Exercise aim: For the records below, say how many lines contain the string "done". Give the number only.

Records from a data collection
◆ ◆ ◆ ◆
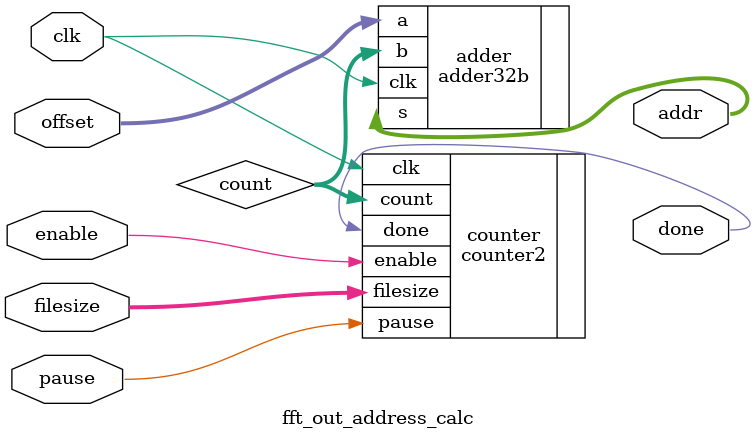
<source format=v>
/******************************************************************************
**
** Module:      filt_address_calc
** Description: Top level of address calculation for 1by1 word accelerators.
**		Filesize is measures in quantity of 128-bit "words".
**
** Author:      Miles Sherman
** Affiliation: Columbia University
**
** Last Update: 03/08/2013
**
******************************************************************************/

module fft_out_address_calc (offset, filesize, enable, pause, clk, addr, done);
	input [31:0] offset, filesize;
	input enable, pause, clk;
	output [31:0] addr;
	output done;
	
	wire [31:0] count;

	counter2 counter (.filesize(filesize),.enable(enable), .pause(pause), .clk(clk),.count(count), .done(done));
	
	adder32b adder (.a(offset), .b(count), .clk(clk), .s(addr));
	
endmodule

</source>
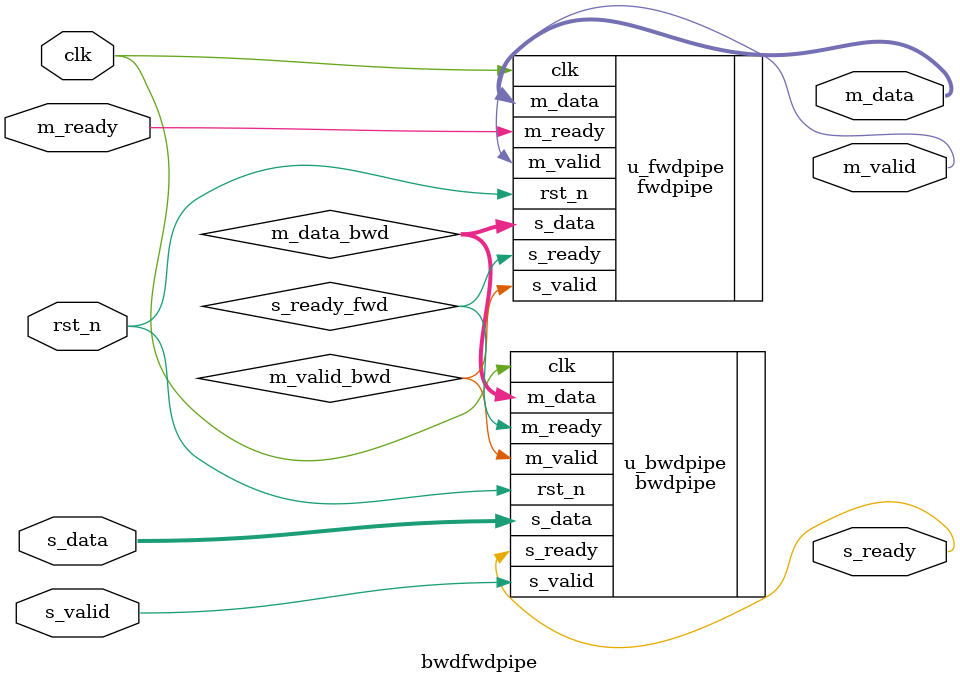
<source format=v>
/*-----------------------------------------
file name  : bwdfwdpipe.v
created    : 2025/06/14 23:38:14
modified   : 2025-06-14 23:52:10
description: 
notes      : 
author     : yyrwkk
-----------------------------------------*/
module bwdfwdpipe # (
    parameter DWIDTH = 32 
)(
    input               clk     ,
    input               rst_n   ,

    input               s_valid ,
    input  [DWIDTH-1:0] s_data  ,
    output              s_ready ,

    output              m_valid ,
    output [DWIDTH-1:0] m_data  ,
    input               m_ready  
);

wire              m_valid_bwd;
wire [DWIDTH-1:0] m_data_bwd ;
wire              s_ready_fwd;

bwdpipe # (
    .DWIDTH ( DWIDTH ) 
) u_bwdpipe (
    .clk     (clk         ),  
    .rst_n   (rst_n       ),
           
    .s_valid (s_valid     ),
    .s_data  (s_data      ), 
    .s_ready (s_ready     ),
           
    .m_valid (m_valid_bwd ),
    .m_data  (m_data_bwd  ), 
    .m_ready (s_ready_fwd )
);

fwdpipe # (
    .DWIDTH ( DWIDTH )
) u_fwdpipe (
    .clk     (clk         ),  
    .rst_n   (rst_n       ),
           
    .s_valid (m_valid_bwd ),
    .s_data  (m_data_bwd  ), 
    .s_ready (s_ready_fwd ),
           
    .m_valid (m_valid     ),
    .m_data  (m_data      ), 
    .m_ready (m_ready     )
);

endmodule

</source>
◆ ◆ ◆ ◆
Output for this exercise: 3